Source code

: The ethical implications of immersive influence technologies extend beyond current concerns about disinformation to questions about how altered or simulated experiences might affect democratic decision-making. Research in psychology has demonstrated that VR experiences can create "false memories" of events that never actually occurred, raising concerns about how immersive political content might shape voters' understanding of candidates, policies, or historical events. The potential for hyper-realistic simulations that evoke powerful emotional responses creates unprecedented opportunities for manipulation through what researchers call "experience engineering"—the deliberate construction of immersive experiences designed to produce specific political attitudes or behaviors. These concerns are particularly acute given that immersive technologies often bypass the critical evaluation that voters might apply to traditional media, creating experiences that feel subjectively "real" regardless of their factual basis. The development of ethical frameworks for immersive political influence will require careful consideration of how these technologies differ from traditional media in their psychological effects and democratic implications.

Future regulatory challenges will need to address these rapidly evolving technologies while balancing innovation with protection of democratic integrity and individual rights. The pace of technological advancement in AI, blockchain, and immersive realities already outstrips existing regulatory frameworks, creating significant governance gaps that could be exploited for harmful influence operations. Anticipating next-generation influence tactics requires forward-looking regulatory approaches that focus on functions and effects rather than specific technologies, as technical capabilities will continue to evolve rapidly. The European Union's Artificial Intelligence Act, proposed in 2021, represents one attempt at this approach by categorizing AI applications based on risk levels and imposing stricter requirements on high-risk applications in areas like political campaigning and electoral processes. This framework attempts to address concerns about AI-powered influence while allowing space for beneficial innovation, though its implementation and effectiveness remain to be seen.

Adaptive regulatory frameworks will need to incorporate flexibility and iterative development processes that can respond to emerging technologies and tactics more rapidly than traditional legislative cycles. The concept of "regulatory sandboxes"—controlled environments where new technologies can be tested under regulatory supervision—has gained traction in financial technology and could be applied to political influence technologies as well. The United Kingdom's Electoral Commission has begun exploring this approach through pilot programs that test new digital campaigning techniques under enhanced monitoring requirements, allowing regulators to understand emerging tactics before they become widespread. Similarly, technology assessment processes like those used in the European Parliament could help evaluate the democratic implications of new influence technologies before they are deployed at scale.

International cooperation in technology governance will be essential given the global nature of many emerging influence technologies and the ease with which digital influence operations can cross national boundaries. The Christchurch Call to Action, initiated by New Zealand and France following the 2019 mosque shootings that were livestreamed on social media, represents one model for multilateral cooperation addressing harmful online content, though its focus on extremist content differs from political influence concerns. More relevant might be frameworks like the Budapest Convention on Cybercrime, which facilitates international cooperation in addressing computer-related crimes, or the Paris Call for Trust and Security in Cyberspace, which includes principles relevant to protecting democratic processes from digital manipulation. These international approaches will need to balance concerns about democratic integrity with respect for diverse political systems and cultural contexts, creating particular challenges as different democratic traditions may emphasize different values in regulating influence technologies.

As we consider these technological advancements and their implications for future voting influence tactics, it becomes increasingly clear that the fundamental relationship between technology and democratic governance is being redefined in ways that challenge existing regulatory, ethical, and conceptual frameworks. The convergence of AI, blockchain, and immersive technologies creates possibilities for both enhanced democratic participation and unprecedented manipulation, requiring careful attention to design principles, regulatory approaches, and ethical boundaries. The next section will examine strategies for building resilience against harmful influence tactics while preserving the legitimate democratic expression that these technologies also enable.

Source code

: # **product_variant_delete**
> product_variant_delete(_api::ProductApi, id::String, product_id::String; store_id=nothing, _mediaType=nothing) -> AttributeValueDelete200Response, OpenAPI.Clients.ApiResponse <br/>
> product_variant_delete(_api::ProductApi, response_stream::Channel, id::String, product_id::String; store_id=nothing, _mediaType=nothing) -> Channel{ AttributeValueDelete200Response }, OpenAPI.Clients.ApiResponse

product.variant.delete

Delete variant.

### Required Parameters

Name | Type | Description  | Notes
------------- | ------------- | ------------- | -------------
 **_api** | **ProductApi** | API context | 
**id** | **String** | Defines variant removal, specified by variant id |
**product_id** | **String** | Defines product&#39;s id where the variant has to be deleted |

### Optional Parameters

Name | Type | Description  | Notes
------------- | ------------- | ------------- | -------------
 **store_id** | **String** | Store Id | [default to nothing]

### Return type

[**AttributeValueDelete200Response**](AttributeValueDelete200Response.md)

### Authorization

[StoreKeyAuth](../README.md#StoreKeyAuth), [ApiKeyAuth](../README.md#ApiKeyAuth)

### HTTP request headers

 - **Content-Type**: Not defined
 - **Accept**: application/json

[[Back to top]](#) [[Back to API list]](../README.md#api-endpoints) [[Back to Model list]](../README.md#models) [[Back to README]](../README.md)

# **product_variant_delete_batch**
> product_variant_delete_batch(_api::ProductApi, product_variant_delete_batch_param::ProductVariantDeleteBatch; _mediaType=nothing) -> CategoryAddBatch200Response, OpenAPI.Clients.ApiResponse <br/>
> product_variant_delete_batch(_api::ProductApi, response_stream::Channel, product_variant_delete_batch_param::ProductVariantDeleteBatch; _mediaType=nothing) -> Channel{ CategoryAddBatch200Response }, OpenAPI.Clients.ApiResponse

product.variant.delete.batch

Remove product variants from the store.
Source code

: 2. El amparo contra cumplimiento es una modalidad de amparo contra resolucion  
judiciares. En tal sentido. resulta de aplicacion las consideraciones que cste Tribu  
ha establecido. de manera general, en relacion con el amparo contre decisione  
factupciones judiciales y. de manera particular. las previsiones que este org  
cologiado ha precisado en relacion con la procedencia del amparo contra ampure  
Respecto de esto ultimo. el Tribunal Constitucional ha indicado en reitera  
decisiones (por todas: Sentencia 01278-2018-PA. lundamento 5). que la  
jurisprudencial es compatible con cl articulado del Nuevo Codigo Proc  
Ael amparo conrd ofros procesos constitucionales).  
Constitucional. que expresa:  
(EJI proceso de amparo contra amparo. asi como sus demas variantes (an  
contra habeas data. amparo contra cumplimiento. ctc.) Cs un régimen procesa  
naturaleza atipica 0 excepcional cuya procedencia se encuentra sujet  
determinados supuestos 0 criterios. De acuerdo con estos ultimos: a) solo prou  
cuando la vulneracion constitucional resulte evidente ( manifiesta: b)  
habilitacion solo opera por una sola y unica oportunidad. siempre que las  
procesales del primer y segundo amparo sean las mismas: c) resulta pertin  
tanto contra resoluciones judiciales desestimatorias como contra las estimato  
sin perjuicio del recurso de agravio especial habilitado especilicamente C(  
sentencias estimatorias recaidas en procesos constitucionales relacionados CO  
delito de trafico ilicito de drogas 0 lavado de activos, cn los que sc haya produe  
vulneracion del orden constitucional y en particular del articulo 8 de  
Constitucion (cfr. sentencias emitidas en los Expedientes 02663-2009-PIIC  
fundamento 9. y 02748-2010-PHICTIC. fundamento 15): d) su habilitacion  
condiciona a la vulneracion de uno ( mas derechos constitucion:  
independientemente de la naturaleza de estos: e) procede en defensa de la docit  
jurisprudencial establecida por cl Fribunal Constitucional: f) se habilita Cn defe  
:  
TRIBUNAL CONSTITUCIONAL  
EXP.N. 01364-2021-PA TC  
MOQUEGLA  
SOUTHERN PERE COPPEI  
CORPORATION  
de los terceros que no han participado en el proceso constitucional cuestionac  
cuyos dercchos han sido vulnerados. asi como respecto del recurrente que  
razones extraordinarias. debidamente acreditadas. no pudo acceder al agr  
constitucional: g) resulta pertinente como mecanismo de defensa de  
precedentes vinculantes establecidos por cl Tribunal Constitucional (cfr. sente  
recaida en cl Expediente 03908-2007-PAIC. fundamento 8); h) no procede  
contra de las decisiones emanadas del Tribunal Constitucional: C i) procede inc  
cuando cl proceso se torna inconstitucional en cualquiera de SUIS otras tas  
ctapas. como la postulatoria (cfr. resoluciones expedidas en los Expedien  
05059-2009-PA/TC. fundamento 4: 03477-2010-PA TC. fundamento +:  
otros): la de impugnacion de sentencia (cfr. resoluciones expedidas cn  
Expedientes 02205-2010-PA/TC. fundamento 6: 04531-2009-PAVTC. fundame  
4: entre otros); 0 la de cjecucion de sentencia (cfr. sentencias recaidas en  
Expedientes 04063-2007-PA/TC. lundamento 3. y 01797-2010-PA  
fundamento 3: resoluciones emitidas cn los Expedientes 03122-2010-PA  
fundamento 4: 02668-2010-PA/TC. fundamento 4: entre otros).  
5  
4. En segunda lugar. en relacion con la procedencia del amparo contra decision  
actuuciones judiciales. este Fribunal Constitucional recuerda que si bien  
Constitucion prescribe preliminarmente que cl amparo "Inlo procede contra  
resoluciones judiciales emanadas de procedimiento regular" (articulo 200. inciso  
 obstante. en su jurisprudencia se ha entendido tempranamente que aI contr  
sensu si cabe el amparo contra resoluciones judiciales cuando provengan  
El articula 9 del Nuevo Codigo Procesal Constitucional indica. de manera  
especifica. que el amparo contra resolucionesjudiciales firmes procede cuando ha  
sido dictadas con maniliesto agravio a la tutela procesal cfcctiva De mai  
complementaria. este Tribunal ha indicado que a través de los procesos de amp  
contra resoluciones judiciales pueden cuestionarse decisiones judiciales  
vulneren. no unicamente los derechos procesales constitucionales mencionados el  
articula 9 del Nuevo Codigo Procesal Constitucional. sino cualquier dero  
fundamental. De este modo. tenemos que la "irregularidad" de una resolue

------------------------------

_WHAT YOU HAVE TO DO_.
Reproduce every line above, character for character, from the one containing "### Required Parameters" down to the one containing "- **Accept**: application/json", with both of those lines included.

_ANSWER_.
### Required Parameters

Name | Type | Description  | Notes
------------- | ------------- | ------------- | -------------
 **_api** | **ProductApi** | API context | 
**id** | **String** | Defines variant removal, specified by variant id |
**product_id** | **String** | Defines product&#39;s id where the variant has to be deleted |

### Optional Parameters

Name | Type | Description  | Notes
------------- | ------------- | ------------- | -------------
 **store_id** | **String** | Store Id | [default to nothing]

### Return type

[**AttributeValueDelete200Response**](AttributeValueDelete200Response.md)

### Authorization

[StoreKeyAuth](../README.md#StoreKeyAuth), [ApiKeyAuth](../README.md#ApiKeyAuth)

### HTTP request headers

 - **Content-Type**: Not defined
 - **Accept**: application/json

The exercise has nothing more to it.